Down to the last line, set down the material below exactly, excluding pictures.

○ ○ ○ ○

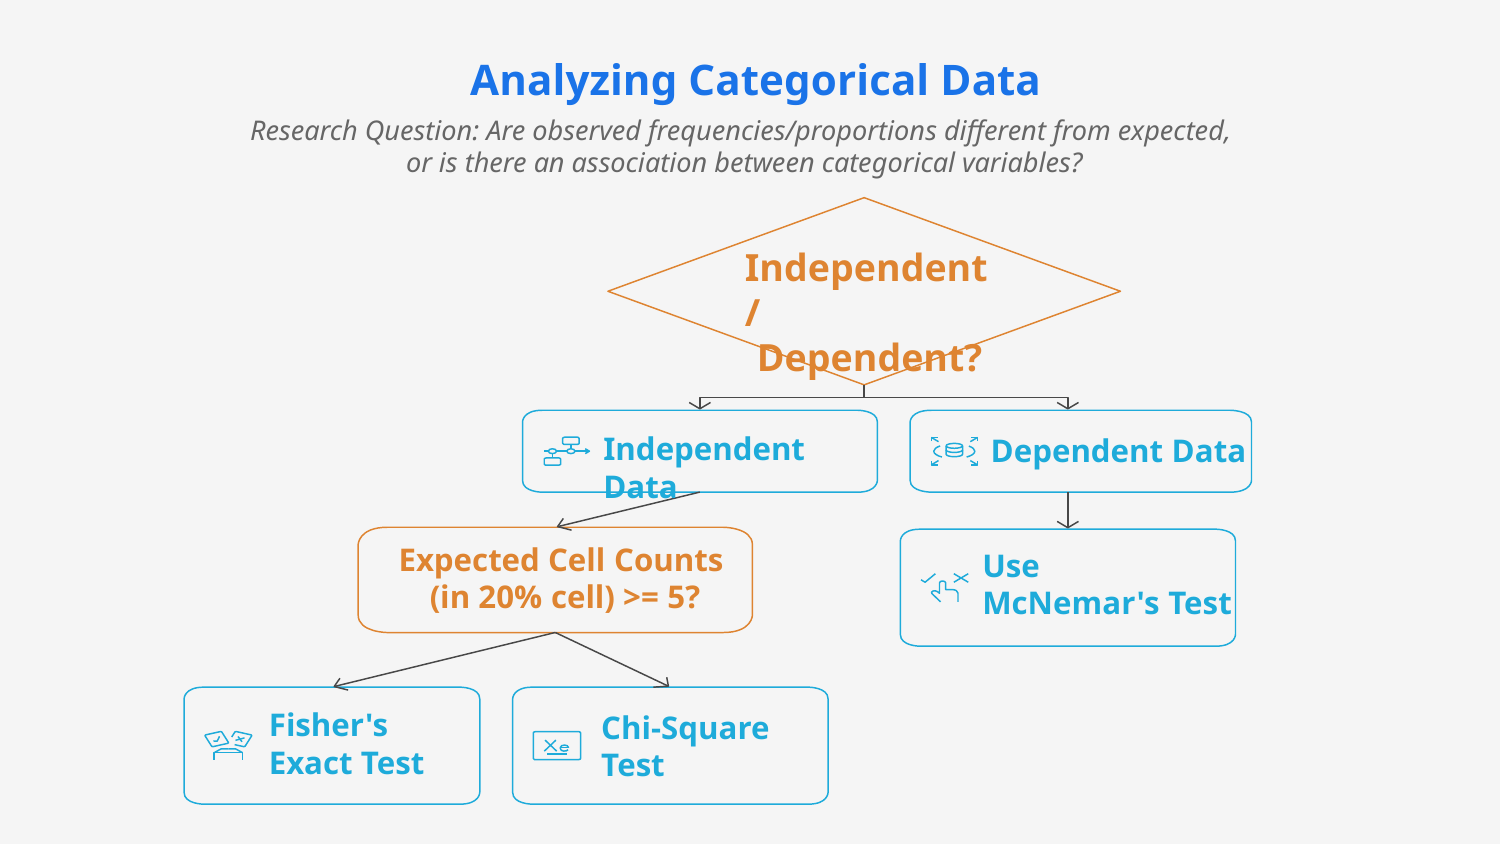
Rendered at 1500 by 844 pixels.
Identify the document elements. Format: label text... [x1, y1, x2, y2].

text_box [184, 197, 1252, 805]
text_box Analyzing Categorical Data [46, 53, 1465, 104]
text_box Research Question: Are observed frequencies/proportions different from expected, or is there an association between categorical variables? [35, 112, 1454, 178]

○ ○ ○ ○

◆ **Response to this task**
Rendered at 1500 by 844 pixels.
Identify the document elements. Format: label text... [x1, y1, x2, y2].

text_box [184, 197, 1252, 805]
text_box Analyzing Categorical Data [46, 53, 1465, 104]
text_box Research Question: Are observed frequencies/proportions different from expected, or is there an association between categorical variables? [35, 112, 1454, 178]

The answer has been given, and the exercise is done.